Just to be clear, about DanTup comment above:

While the error is clear (at least for Dart - https://github.com/dart-lang/sdk/issues/56300 makes this really confusing for Flutter, because it just silently doesn't trigger), [...]

It should be:

For Flutter, currently (until #56300 is resolved) it silently (does) triggers.

Which is really weird, it means that for the current state, it behaves strangely.


I'll explain this with a Flutter case but any third party package would fit here.

Lets say Flutter has a type B and a type D that extends/implements B.

If I'm debugging my Flutter project and I've created some class C for example, extending B because some Flutter widget accepts any B.

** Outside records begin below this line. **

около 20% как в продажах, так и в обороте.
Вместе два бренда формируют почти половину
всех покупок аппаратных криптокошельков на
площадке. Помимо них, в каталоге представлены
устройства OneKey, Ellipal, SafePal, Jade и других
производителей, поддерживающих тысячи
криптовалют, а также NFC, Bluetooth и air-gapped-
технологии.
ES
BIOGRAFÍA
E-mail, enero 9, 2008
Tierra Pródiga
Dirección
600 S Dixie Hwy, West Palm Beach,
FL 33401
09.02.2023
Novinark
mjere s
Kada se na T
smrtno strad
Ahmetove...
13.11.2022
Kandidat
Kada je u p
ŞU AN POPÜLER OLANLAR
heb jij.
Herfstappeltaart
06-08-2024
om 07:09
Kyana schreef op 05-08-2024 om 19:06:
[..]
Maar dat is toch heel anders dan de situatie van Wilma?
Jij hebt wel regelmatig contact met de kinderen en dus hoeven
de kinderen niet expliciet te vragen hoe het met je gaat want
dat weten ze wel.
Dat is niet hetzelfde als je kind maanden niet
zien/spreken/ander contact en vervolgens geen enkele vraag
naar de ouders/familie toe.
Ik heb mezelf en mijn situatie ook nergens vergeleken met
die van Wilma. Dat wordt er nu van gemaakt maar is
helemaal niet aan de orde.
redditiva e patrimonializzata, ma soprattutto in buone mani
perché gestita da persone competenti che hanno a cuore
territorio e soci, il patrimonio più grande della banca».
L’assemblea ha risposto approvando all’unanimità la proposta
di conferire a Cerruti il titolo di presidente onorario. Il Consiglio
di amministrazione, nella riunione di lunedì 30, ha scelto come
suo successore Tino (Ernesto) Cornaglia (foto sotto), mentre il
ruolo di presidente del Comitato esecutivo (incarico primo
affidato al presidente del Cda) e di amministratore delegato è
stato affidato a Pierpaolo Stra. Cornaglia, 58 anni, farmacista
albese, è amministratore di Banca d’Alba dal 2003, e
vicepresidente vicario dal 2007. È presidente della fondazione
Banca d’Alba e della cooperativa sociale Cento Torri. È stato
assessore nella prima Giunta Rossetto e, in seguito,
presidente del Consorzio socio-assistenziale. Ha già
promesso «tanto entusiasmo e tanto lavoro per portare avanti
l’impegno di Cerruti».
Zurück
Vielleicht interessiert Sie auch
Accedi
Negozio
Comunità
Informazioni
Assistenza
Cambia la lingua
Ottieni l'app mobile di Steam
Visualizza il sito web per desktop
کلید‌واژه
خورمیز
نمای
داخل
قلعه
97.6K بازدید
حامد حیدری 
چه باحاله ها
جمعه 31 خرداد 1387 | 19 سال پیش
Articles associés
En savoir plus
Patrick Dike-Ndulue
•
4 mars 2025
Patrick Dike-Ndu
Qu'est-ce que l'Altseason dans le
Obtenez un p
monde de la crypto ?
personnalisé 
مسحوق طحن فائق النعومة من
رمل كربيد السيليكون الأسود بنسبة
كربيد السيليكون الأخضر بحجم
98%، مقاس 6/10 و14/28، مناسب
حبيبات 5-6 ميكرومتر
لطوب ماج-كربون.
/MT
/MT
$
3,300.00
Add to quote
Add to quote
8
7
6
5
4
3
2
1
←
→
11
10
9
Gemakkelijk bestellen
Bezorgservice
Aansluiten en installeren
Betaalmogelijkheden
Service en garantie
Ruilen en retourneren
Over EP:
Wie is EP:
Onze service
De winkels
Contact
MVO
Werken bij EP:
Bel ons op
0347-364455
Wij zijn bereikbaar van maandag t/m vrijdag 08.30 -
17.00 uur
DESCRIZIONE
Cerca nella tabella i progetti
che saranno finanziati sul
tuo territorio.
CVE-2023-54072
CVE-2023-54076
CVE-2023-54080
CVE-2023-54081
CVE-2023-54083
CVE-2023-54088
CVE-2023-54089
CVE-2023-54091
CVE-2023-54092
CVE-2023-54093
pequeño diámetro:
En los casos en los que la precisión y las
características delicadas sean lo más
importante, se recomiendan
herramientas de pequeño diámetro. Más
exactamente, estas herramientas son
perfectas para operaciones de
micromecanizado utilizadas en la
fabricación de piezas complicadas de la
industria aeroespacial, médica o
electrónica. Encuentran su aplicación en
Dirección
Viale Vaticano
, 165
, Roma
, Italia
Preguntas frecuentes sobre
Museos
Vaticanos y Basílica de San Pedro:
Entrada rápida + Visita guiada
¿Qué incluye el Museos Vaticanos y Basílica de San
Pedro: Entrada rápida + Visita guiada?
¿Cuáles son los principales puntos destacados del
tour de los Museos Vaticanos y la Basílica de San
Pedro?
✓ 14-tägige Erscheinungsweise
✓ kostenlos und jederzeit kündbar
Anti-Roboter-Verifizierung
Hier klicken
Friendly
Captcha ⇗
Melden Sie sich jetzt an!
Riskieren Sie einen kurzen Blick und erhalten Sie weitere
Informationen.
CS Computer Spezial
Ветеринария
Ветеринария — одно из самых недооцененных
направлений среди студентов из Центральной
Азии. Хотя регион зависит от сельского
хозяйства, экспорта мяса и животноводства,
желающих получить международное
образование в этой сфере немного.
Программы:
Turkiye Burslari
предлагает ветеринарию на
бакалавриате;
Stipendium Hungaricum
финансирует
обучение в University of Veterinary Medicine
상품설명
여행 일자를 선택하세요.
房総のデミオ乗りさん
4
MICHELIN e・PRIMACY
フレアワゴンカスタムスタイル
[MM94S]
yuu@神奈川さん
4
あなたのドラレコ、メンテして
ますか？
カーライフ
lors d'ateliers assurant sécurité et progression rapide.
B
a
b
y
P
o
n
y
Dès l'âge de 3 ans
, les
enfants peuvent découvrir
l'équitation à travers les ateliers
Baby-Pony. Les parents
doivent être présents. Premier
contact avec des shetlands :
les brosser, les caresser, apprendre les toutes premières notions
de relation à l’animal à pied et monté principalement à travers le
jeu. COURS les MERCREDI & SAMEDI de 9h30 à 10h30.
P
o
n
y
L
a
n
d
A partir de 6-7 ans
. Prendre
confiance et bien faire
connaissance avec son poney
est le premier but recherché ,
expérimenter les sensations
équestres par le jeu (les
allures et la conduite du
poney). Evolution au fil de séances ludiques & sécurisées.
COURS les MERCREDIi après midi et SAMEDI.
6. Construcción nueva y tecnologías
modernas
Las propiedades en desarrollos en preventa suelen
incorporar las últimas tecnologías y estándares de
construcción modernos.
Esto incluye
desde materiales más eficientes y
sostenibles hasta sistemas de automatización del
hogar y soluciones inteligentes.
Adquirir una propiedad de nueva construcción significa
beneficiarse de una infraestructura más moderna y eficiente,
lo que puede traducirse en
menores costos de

Now I go inside that widget declaration to see its current behaviour with my new class instance (that is C) and do this test (foo is C), it sounds to me like every instance of the type the widget accepts (B) is an instance of my new class C. Even when the framework itself passes a D instance somewhere else.

DanTup commented 1 month ago

@bkonyi

Is this a problem if the declaration or import is present in the file? Or is this only a problem with types defined in dart:core?

My example may have been slightly misleading - LinkedHashSet is not in dart:core but in dart:collection, so that name is not in-scope for this file/frame because there's no import for it. In any case where you have a variable of type X but X is not imported and in-scope causes the issue (and any time the type is in scope, it's fine).

@FMorschel

For Flutter, currently (until https://github.com/dart-lang/sdk/issues/56300 is resolved) it silently (does) triggers.

Sorry yes, I got it the wrong way around. That bug results in the condition returning true even when it's not, and that is more confusing than the opposite, because it pauses the debugger and you assume the variable is of the type you wrote, but it might not be. Hopefully that's an easy fix though, whereas this request seems a little tricker 😄

FMorschel commented 1 month ago

Maybe if we could indicate what it should import in some way?

Like the following:

image

Currently, it gives an error:

Debugger failed to evaluate breakpoint condition "import 'dart:collection'; s is LinkedHashSet": evaluateInFrame: (113) Expression compilation error
org-dartlang-debug:synthetic_debug_expression:1:1: Error: Undefined name 'import'.
import 'dart:collection'; s is LinkedHashSet
^^^^^^
org-dartlang-debug:synthetic_debug_expression:1:8: Error: Expected one expression, but found additional input.
import 'dart:collection'; s is LinkedHashSet
       ^^^^^^^^^^^^^^^^^

It is not the best possible option, but it would at least make sure that we could run these evaluation tests in breakpoints and such.